Since even fellow partisans were offended by the perjury-is-no-big-deal spin, it soon was displaced in the conservative chorus by variations on the notion that Mr. Bush's critics are trying to turn a political and policy dispute into a crime.

The New York Times recently reported that "allies of the White House ... intended to pursue a strategy of attacking any criminal charges as a disagreement over legal technicalities or the product of an overzealous prosecutor."

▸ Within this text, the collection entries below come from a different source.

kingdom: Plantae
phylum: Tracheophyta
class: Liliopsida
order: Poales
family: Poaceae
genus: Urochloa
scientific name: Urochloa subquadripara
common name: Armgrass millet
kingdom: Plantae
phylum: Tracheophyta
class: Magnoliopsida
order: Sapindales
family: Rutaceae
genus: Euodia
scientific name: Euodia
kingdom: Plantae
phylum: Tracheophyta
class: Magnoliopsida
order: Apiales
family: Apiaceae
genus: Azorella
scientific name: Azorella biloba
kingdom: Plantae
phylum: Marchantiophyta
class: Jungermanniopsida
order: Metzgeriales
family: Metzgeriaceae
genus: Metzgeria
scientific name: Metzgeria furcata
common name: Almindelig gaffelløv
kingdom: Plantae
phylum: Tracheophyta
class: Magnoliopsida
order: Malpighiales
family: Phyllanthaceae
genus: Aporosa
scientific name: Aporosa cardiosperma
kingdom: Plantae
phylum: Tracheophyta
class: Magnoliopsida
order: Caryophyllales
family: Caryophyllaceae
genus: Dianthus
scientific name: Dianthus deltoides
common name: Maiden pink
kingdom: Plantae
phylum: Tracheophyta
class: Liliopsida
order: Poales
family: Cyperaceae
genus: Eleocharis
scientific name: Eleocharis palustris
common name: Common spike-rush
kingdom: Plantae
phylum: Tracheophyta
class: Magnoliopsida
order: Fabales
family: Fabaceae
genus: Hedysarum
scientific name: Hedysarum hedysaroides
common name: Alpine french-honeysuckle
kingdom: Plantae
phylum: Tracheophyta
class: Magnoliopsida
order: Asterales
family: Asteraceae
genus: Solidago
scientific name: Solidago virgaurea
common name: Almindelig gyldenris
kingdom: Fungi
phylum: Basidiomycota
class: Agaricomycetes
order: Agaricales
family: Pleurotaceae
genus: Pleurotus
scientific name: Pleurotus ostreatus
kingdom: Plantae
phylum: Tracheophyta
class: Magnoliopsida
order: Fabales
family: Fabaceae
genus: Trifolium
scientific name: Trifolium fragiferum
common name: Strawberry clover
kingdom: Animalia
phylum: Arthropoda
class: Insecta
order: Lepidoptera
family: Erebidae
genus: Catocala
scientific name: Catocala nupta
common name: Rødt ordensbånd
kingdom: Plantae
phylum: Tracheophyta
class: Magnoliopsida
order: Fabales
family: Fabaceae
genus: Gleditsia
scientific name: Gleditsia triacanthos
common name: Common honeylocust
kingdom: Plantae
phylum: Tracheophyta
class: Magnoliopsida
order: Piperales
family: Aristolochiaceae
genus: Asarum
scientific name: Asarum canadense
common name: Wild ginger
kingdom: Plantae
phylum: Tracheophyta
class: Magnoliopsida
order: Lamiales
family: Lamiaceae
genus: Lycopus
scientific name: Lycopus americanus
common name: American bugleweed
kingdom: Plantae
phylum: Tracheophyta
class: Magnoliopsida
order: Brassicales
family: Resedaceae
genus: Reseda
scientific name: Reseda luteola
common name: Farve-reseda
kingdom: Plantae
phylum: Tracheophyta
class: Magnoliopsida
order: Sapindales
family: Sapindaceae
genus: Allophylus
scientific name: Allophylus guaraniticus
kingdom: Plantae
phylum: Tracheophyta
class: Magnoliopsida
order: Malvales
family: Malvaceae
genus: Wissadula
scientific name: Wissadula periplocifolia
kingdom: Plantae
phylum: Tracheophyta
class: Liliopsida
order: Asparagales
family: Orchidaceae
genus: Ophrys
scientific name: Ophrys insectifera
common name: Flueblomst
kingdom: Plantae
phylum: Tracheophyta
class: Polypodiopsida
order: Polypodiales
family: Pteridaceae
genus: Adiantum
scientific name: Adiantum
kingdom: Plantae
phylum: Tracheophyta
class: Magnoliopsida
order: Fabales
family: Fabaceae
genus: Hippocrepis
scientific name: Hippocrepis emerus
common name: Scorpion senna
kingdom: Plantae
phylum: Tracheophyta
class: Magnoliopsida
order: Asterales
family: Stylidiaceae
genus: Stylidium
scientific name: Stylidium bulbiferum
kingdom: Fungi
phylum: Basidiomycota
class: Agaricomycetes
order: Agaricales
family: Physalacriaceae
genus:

Going after the prosecutor is a tactic that former House Majority Leader Tom DeLay, recently indicted on an allegation of a campaign-financing-money-laundering scheme, and friends are using in Texas in hopes of winning a favorable jury pool. But Mr. Fitzgerald, a U.S. attorney based in Chicago, has a hard-to-shake reputation as a no-nonsense equal-opportunity indicter.

Yet the no-big-deal spin persists. It is embodied in the phrase "criminalization of politics," which was repeated so many times during the past month by Fox TV anchors and commentators that the liberal ThinkProgress.org Web site posted a hilarious video montage of some of the sound bites.

But, if so, whose politics are being criminalized? Team Bush disagreed with much of the intelligence community in the debate over Saddam Hussein's alleged weapons of mass destruction. But there are plenty of legitimate, out-in-the-open ways to debate such political and policy issues.

Reality check: The White House had a right to go after former Ambassador Joseph C. Wilson IV, Valerie Plame's husband, whose op-ed in The New York Times disputed Mr. Bush's claim that Mr. Hussein had been seeking uranium in Africa. But in going after Mr. Wilson, the Bush administration did not have a right to break the law.

And the rest of us have the right, no matter how vigorously Team Bush tries to change the subject, to ask questions. For example, why did the administration seem to be far more concerned with silencing Mr. Wilson than with responding to his legitimate concerns?

It is OK to ask whether politics are being criminalized. But a bigger problem here appears to be the politicization of crimes.